December 19, 2012

Good Will to All

I don’t believe in a red-horned devil, waiting in the wings with a pitchfork and maniacal cackle.

But I wonder: As the decibels of rhetoric rise above the chimes of church bells, is this the insidious work of Satan?

To be sure, great tragedy requires deep examination. Like so many across the country and world, I weep every time I think about the shootings in Connecticut. My children walk to elementary school. They sit in classrooms, cross-legged listening to stories, painting refrigerator-worthy scenes, completing math facts in a flash and spelling word tests. My children, my heart, are 8 and 11, and they could have been as easily slain as those students at Sandy Hook. I can scarcely bear it.

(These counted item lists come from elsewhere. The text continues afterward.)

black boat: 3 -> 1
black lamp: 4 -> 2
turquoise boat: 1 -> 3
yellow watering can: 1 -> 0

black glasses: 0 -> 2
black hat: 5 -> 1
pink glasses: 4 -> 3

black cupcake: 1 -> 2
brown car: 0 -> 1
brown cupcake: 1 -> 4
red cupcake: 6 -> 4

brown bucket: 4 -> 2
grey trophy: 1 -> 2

I can’t fathom how the parents can summon the strength to wake up, much less the courage to testify to the world about the depth of their loss, the character of their children, and their prayers for the family of the killer. 

And yet despite the horror in Connecticut, I fear the insidiousness of evil, wisps of finger-smoke winding the way through communities and families, Facebook, and talk TV. Many times we are not so much having a serious debate about gun control and treatment of the mentally ill as we are shouting at each other, firmly entrenched in our own position, unwilling to yield or share or compromise. 

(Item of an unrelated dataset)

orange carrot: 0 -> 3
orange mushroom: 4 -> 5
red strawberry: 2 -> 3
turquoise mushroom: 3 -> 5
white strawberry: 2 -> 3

A colleague likes a Facebook post: A safer America is an armed America. And my gut response is to unfriend them. Another writes: “It saddens and disgusts me that there are people I know that place more importance on assault weapons than humanity. If you're one of those people, you are not my friend and I do not want you in my life. I'm not joking.” 

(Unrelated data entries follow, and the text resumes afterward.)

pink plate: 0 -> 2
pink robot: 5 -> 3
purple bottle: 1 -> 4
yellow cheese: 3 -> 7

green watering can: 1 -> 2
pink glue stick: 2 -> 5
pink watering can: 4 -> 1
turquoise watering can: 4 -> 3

The Prince of Peace did not come for this. 

We moved so quickly from mourning to judgment, from weeping to ranting. We are more intent on trumpeting what divides us than remembering the birth of Christ that unites us. 

Evil rises unbidden. But we give it wings. 

I want substantive change in our gun laws. I hope we will find better ways to help people who are mentally ill. But I also want to seek those changes in a way that honors the lives of 26 children and teachers. That we can resist the urge to unfriend and choose sides and instead find ways to engage in dialogue, even and especially with those whom we disagree. 

As we gather in our churches and homes to celebrate the birth of Christ, I pray we will embrace a peace that passes understanding, a peace that only the Christ child can bring that leads to good will toward all.